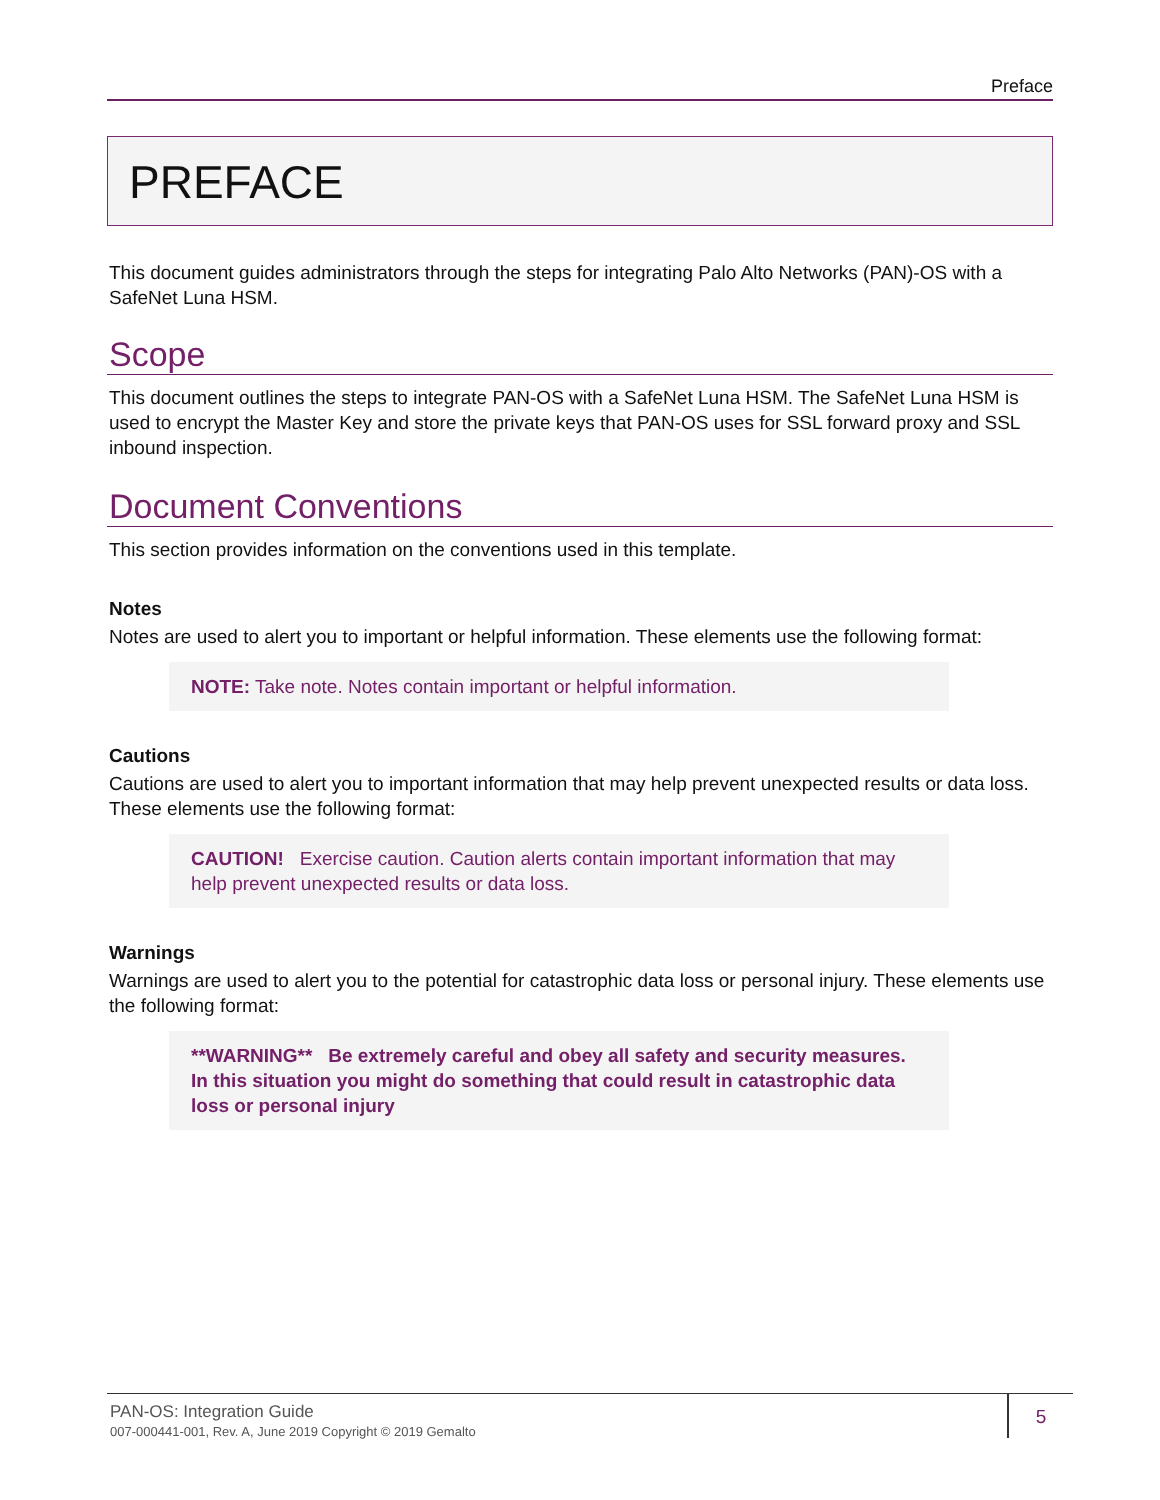Preface
PREFACE
This document guides administrators through the steps for integrating Palo Alto Networks (PAN)-OS with a SafeNet Luna HSM.
Scope
This document outlines the steps to integrate PAN-OS with a SafeNet Luna HSM. The SafeNet Luna HSM is used to encrypt the Master Key and store the private keys that PAN-OS uses for SSL forward proxy and SSL inbound inspection.
Document Conventions
This section provides information on the conventions used in this template.
Notes
Notes are used to alert you to important or helpful information. These elements use the following format:
NOTE: Take note. Notes contain important or helpful information.
Cautions
Cautions are used to alert you to important information that may help prevent unexpected results or data loss. These elements use the following format:
CAUTION! Exercise caution. Caution alerts contain important information that may help prevent unexpected results or data loss.
Warnings
Warnings are used to alert you to the potential for catastrophic data loss or personal injury. These elements use the following format:
**WARNING** Be extremely careful and obey all safety and security measures. In this situation you might do something that could result in catastrophic data loss or personal injury
PAN-OS: Integration Guide
007-000441-001, Rev. A, June 2019 Copyright © 2019 Gemalto
5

▸ Your instructions
Go through the listing above and list every line that has the word "data".

▸ Output of the task
Cautions are used to alert you to important information that may help prevent unexpected results or data loss. These elements use the following format:
CAUTION! Exercise caution. Caution alerts contain important information that may help prevent unexpected results or data loss.
Warnings are used to alert you to the potential for catastrophic data loss or personal injury. These elements use the following format:
**WARNING** Be extremely careful and obey all safety and security measures. In this situation you might do something that could result in catastrophic data loss or personal injury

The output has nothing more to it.